Set of tasks.
A: From the article on the 1957 outboard endurance test, transcribe the part that opens with the words containing "In 1957, Operation" and closes with "fly (shown here).".
B: In the article on the 1957 outboard endurance test, how many acres was the Lake Conlin parcel that Kiekhaefer bought?
C: List every condition the newsreel narrator names in the quote about what the crew ran through, according to the article on the 1957 outboard endurance test.

Selected extract.
● ● ● ● ● ● ●

In Our Wake: The 50,000-Mile Marathon

In Our Wake: The 50,000-Mile Marathon

The Granddaddy of all engine endurance tests happened in 1957. It’s still an almost unbelievable milestone today.

Back in 1957, a mercurial and enormously talented engineer named Carl Kiekhaefer launched an audacious endurance test on what was at the time, a new and radical outboard engine. The two-stroke Kiekhaefer Mercury Mark 75 was a 60-horsepower in-line six. Clad in a chrome cowling, it was tall, but small and light, displacing only 59.5 cubic inches (.948 liters) and weighing 168 pounds. Like the ground-breaking Chevrolet 283 V8 of the same year, the Mark 75’s three carburetors inhaled enough misted gasoline to generate one horsepower per cubic inch—the most powerful outboard ever offered, by 20 horsepower.

Earlier that year, Kiekhaefer had purchased a 1,440-acre cypress and moss shrouded parcel 30 miles south of Orlando called Lake Conlin. Here, at his now top-secret “Lake X” testing facility, and supervised by the United States Automobile Club, he planned to run a pair of stock Mark 75’s 50,000 miles. At 7 a.m. on September 11, a secretive crew set to circling a 5.5 mile course with a pair of runabouts: “Through good weather and bad, five-foot waves, heavy fog and tropical storms,” said the narrator in an epic newsreel on the event.

In 1957, Operation Atlas—an endurance trial that saw two runabouts circle Lake X nonstop for 35-days—bolstered Merc’s reputation for gutsy engineering. Fueling was done on the fly (shown here).

Fueling and changing drivers every four hours (four on, eight off) was precarious: leap from a 55-gallon drum-roofed fuel boat (filled with a 20:1 mix of Amoco unleaded and Mercury Quicksilver oil) onto the 17-foot runabouts while they were roaring along. Cigarettes dangled from lips. Life jackets were disregarded. Headlights were changed by a crewman draped across the bow at 30 miles an hour. During downtime, you fished for bass or wrangled armadillos barehanded. One morning’s logbook records: “Sighted alligator dead ahead. No time to take evasive action. Felt solid thump. No damage to boat or motor. Damage to alligator unknown.”

● ● ● ● ● ● ●

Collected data
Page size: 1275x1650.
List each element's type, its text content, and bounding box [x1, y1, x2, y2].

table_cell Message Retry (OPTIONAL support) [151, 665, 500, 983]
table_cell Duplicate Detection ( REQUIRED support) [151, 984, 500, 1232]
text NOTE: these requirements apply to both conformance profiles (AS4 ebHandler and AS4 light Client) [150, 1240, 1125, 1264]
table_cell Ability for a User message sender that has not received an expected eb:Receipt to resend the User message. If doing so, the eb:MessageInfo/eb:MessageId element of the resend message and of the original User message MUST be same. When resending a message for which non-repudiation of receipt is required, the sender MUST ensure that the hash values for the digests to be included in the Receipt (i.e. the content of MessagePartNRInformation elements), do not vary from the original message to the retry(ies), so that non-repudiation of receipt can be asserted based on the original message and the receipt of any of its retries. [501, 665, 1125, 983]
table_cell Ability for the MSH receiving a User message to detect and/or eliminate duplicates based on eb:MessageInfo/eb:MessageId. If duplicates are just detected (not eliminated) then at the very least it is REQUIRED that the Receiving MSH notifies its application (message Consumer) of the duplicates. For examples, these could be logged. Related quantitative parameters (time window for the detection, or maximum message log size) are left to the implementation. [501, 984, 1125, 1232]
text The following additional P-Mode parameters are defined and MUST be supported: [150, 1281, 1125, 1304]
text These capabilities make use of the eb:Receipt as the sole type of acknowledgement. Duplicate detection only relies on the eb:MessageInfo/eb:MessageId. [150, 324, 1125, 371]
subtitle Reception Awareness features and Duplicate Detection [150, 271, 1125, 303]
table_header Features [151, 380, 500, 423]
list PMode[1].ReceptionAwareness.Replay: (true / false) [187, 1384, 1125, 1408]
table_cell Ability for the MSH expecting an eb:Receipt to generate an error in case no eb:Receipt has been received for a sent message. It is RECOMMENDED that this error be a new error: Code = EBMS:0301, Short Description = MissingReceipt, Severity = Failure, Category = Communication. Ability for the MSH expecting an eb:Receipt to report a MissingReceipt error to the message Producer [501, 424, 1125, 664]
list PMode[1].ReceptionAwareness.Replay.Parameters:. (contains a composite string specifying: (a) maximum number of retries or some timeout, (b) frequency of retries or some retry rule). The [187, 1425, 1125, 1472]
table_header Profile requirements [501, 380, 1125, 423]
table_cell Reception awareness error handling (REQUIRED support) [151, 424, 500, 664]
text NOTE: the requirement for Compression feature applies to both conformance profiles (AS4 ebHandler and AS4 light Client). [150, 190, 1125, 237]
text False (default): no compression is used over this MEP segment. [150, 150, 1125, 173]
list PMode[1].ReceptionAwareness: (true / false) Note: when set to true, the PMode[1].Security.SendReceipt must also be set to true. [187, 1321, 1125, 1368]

● ● ● ● ● ● ●

Answers by item number.
A:
In 1957, Operation Atlas—an endurance trial that saw two runabouts circle Lake X nonstop for 35-days—bolstered Merc’s reputation for gutsy engineering. Fueling was done on the fly (shown here).

B: 1,440 acres.

C: Good weather and bad, five-foot waves, heavy fog, tropical storms